• **Directions for this task**
Using the entries that follow, write out the line containing "## [Untitled]", the line containing "## A Woman as Assistant Surgeon.", and every line between them, exactly and nothing else.

━━━━━ Given data ━━━━━

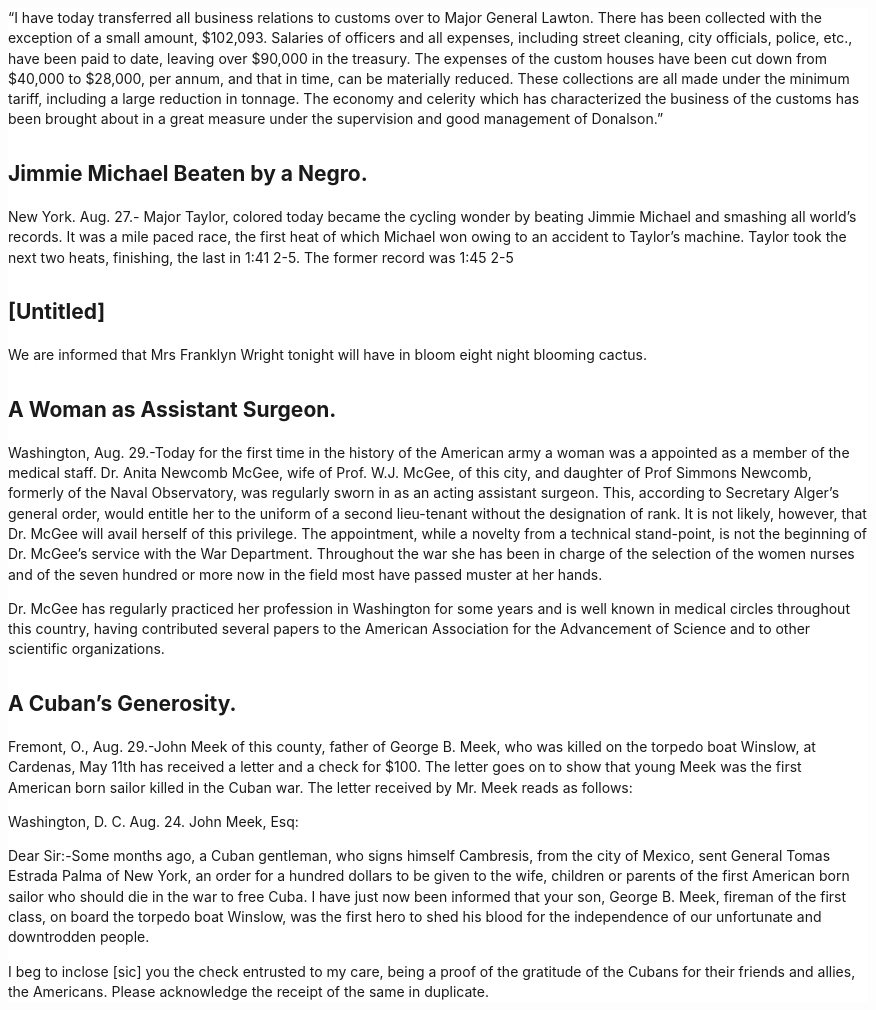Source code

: “I have today transferred all business relations to customs over to Major General Lawton. There has been collected with the exception of a small amount, $102,093. Salaries of officers and all expenses, including street cleaning, city officials, police, etc., have been paid to date, leaving over $90,000 in the treasury. The expenses of the custom houses have been cut down from $40,000 to $28,000, per annum, and that in time, can be materially reduced. These collections are all made under the minimum tariff, including a large reduction in tonnage. The economy and celerity which has characterized the business of the customs has been brought about in a great measure under the supervision and good management of Donalson.”

## Jimmie Michael Beaten by a Negro.
New York. Aug. 27.- Major Taylor, colored today became the cycling wonder by beating Jimmie Michael and smashing  all world’s records. It was a mile paced race, the first heat of which Michael won owing to an accident to Taylor’s machine. Taylor took the next two heats, finishing, the last in 1:41 2-5. The former record was 1:45 2-5

## [Untitled]

We are informed that Mrs Franklyn Wright tonight will have in bloom eight night blooming cactus.

## A Woman as Assistant Surgeon.
Washington, Aug. 29.-Today for the first time in the history of the American army a woman was a appointed as a member of the medical staff. Dr. Anita Newcomb McGee, wife of Prof. W.J. McGee, of this city, and daughter of Prof Simmons Newcomb, formerly of the Naval Observatory, was regularly sworn in as an acting assistant surgeon. This, according to Secretary Alger’s general order, would entitle her to the uniform of a second lieu-tenant without the designation of rank. It is not likely, however, that Dr. McGee will avail herself of this privilege. The appointment, while a novelty from a technical stand-point, is not the beginning of Dr. McGee’s service with the War Department. Throughout the war she has been in charge of the selection of the women nurses and of the seven hundred or more now in the field most have passed muster at her hands.

Dr. McGee has regularly practiced her profession in Washington for some years and is well known in medical circles throughout this country, having contributed several papers to the American Association for the Advancement of Science and to other scientific organizations.

## A Cuban’s Generosity.
Fremont, O., Aug. 29.-John Meek of this county, father of George B. Meek, who was killed on the torpedo boat Winslow, at Cardenas, May 11th has received a letter and a check for $100. The letter goes on to show that young Meek was the first American born sailor killed in the Cuban
war. The letter received by Mr. Meek reads as follows:

Washington, D. C. Aug. 24. John Meek, Esq:

Dear Sir:-Some months ago, a Cuban gentleman, who signs himself Cambresis, from the city of Mexico, sent General Tomas Estrada Palma of New York, an order for a hundred dollars to be given to the wife, children or parents of the first American born sailor who should die in the war to free Cuba. I have just now been informed that your son, George B. Meek, fireman of the first class, on board the torpedo boat Winslow, was the first hero to shed his blood for the independence of our unfortunate and downtrodden people.

I beg to inclose [sic] you the check entrusted to my care, being a proof of the gratitude of the Cubans for their friends and allies, the Americans. Please acknowledge the receipt of the same in duplicate.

━━━━━

• **Response for this exercise**
## [Untitled]

We are informed that Mrs Franklyn Wright tonight will have in bloom eight night blooming cactus.

## A Woman as Assistant Surgeon.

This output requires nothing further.